### TASK DESCRIPTION
When you copy the records that follow, please keep every word exactly as it is and leave out the pictures.

Start of GIVEN DATA

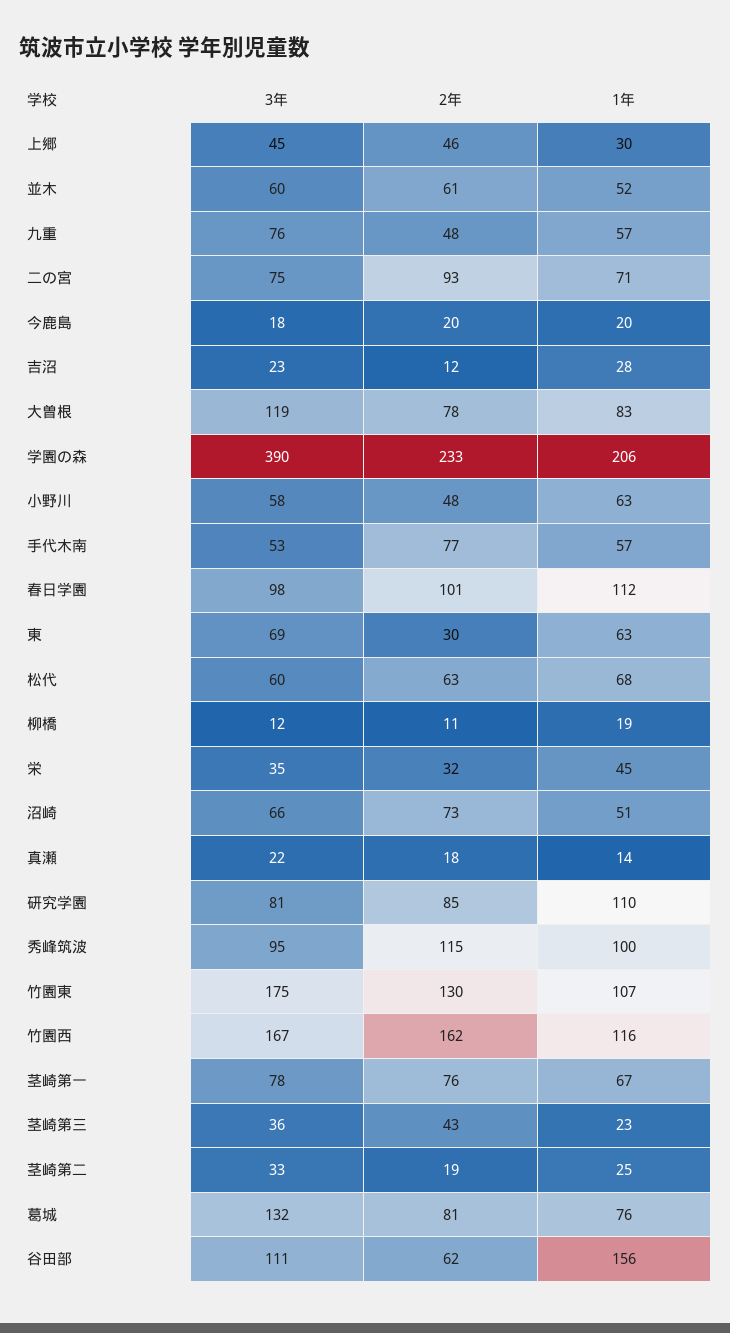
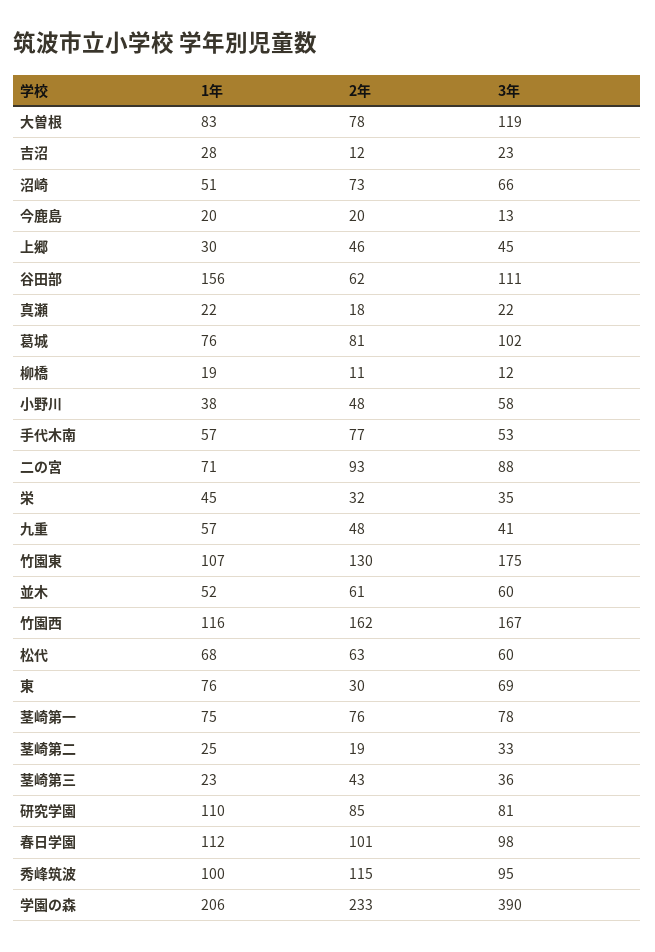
3年, 九重: 76 -> 41
3年, 二の宮: 75 -> 88
3年, 今鹿島: 18 -> 13
1年, 小野川: 63 -> 38
1年, 東: 63 -> 76
1年, 真瀬: 14 -> 22
1年, 茎崎第一: 67 -> 75
3年, 葛城: 132 -> 102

End of GIVEN DATA

### RESULT
3年, 九重: 76 -> 41
3年, 二の宮: 75 -> 88
3年, 今鹿島: 18 -> 13
1年, 小野川: 63 -> 38
1年, 東: 63 -> 76
1年, 真瀬: 14 -> 22
1年, 茎崎第一: 67 -> 75
3年, 葛城: 132 -> 102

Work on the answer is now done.